# Any website to list the oncoming placement of engineers



## bkpeerless (Sep 14, 2011)

I am looking for website where the list of companies carrying out pool campussing or out-placement for engineers. Is there any website which keep track of these..
pls tell. I am in 4th year ECE and really need help in campussing..


----------



## v.Na5h (Sep 14, 2011)

i too need the same

btw atleast mention the city


----------



## gagan007 (Sep 14, 2011)

I cannot help with that but eLitmus :: One Aptitude Test for Many Freshers' Jobs | eLitmus.com is one website which helps freshers get into various companies. My organization does not recruit freshers through employee referral or walk-ins (for reasons unknown/elusive to me) but they pick candidates regularly from elitmus. Do check out 

and all the best, because it seems that hard times are ahead.


----------



## v.Na5h (Sep 14, 2011)

^ there are lot of apti-test sites like that 
myAMCAT is one of them.

but i dont think they are much helpful...

but yes.... better something than nothing


----------



## xtremevicky (Sep 14, 2011)

Get 80 percentile in Elitmus and you shall be very close to Accenture .

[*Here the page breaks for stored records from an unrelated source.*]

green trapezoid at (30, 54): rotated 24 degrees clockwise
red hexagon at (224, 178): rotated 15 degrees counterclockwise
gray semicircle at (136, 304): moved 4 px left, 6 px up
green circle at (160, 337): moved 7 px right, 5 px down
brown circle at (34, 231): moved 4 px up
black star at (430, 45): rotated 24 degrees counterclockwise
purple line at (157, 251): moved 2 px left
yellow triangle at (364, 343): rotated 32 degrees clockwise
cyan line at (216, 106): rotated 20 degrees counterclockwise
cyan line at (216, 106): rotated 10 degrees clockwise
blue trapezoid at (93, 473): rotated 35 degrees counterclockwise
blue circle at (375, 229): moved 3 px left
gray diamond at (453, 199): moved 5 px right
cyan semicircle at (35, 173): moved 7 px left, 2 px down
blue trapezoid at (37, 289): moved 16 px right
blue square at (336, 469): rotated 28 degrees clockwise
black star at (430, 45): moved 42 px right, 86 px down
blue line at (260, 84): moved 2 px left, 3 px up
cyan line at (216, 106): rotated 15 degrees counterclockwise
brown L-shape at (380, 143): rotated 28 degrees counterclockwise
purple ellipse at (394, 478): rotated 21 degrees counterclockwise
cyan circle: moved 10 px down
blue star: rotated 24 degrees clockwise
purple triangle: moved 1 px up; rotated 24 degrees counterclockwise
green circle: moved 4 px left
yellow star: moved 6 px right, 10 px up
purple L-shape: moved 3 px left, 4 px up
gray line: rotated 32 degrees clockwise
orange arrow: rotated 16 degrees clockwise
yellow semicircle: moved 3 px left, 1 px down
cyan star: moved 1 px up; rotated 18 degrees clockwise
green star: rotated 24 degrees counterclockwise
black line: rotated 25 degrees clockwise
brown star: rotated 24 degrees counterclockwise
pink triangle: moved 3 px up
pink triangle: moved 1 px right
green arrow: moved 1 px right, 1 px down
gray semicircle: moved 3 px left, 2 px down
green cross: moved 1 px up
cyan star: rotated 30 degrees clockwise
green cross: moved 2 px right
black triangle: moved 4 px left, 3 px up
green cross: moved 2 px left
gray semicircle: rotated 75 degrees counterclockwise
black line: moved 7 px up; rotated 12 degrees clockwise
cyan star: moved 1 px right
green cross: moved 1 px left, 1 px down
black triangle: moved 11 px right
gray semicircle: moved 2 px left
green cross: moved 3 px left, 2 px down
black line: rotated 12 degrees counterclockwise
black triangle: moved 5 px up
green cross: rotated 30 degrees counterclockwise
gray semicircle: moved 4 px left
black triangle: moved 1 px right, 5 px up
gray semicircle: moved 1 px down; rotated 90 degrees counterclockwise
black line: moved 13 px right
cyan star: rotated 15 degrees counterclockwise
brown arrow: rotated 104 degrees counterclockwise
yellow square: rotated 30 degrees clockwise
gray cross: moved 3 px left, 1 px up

Worth the money you spend on it . 

There is a forum also which lists walkins . I cant remember that .


----------



## v.Na5h (Sep 14, 2011)

is it entrance-exams.net


----------



## xtremevicky (Sep 14, 2011)

No another .

Chetan's forum !


----------



## gagan007 (Sep 15, 2011)

v.Na5h said:


> ^ there are lot of apti-test sites like that
> myAMCAT is one of them.
> 
> but i dont think they are much helpful...
> ...



Buddy, no one cares what you think, I told you what is the truth. Accenture has been hiring a lot of freshers through elitmus which shows it works! If you are reading newspaper regularly you would know that Accenture is going to hire thousands in coming months. You could have a chance if you try sincerely. It is just a matter of Rs.750 (for elitmus).


----------